Once blues transitioned into rock n’ roll, and bands like Led Zeppelin took the stage, the blackness and blues aspect of rock took a backseat. It’s undeniable that Zeppelin didn’t learn a thing or two from blues, as Robert Plant’s vocals are exponentially soulful, and the guitar solos colorful; almost like they transcribed the language of my culture. 

 

The main reason I feel Black rockers are confusing in the Black community is because rock isn’t polite. It’s loud and messy. Singers belt into the microphone, raging across the stage. Their bodies are airy, mimicking the energy of the crowd wailing for more. That kind of energetic freedom is often foreign — especially to Black women. Black girls are governed by the eye of scrutiny. Our bodies are too sexual, our hair too grown, and the color red a signal of being “fast-tailed”. 

 

However, modern rock music calls for an abandonment of perfection and rules, and that’s tempting.  

 

It scrubs the duty of politeness, beckoning for you to forget the tension in your body. It calls for the exuberance of Prince; the fluidity of Grace Jones; the fire of Jimi Hendrix; the stride of Tracey Chapman. It rejects gender roles and appropriate dressing. It’s facial piercings and tattoos of goddesses. It’s less church and more indie shows on the weekends. It’s not caring if my hair is too big and too wild. 

 

Though the rewards of alternative music are endless, it takes a certain dosage of resistance and power to break free from the mold. Our conditioning will tell us, “Why are you trying to be like those white girls?” for simply experimenting with our appearance or daring to face emotional demons through heartfelt lyrics. As a formerly depressed teen who spent a week at an in-patient facility, Pierce the Veil’s “Collide with the Sky” got me through the darkest time in my life. For every Christian therapist reminding me my depression was due to a lack of Jesus, I had a song playing in my head.
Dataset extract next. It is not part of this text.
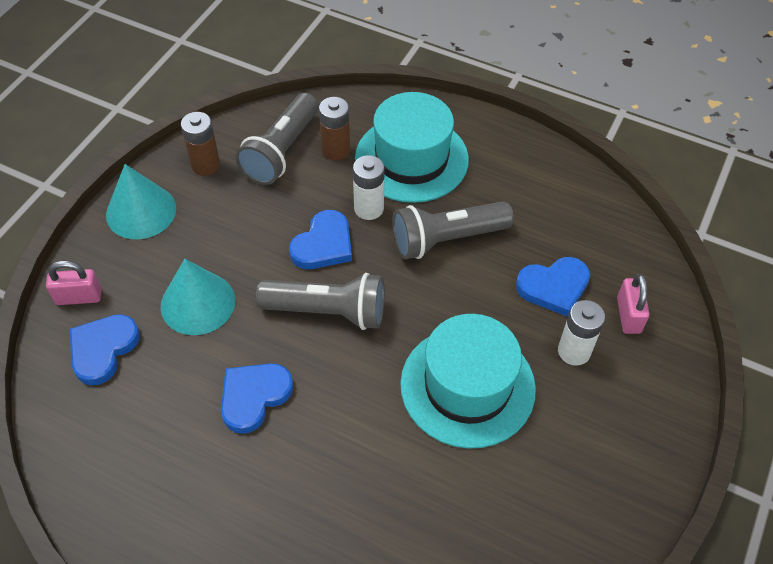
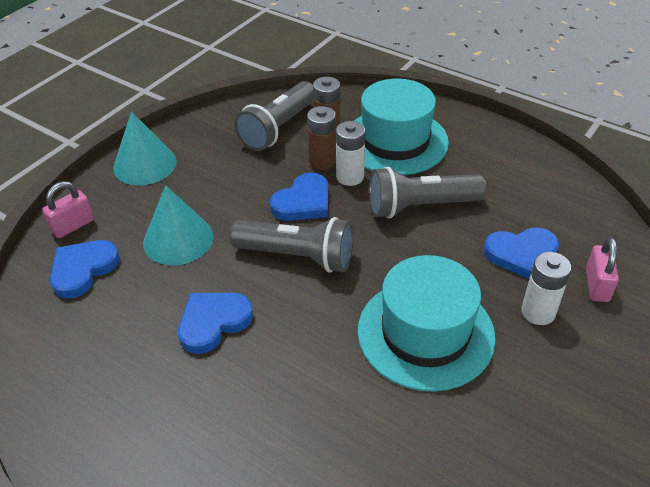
camera: 10 degrees right, 10 degrees down
(79, 297) = (73, 226): pink padlock -> pink padlock turned 45 degrees counterclockwise
(205, 165) = (209, 134): brown battery -> brown battery (322, 161)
And those songs formed an unbreakable determination to exist (stubbornly) and unapologetically as myself. 

 

This is the other reason rock music is “too white” for some Black folks. 

 

Mental health is criminally misunderstood in Black kids, and once Black kids migrate towards an unlikeable identity, they’re ridiculed. In my day, “emo” music from bands like Black Veil Brides and Pierce the Veil had sappy lyrics of failed romance or mental frustration. The singers wore their hearts on their sleeves and weren't afraid to smudge their eyeliner. In Black households, rarely was there space to break down and claim you were “depressed” over a relationship. I believe Black kids who understood this found comfort in alt music, as there were so many genres and ways to express mental torment. Recently, depression in Black people is spoken about more openly, but it’s still not expressed as messy. I can barely name a film where a young, Black protagonist is able to unravel and contemplate their mental health without being called weak or “trying to be white”. 

 

Black alternative adults went through a reckoning where they saw the intersection of blackness and alternative-ness and boldly chose both. In doing so, they chose a never-ending job of ruthlessness. They accept the curse of not fitting into communal boxes and being indescribable to non-black folks. They became pariahs and they’re perfectly okay with that. 

 

I don’t believe that everything tied to Black art is a message of liberation, however, I do believe Black art is born from the concept of otherness. Outcasts create questioning. Black outcasts create spaces in rooms we weren’t expected to enter. The Black alternative experience existed long before we picked up a banjo. It started when we resisted enslavement. It grew post-emancipation as African American culture rose, living on as we became a people decorated with opinions, dreams, and expectations. Music is one of our many cultural languages and it’s eternal. It’s vampiric and haunts nearly every genre — dance breaks in pop, rap verses, Motown, country. It’s the vein in just about every rendition of music, and that’s a legacy I’m proud to know.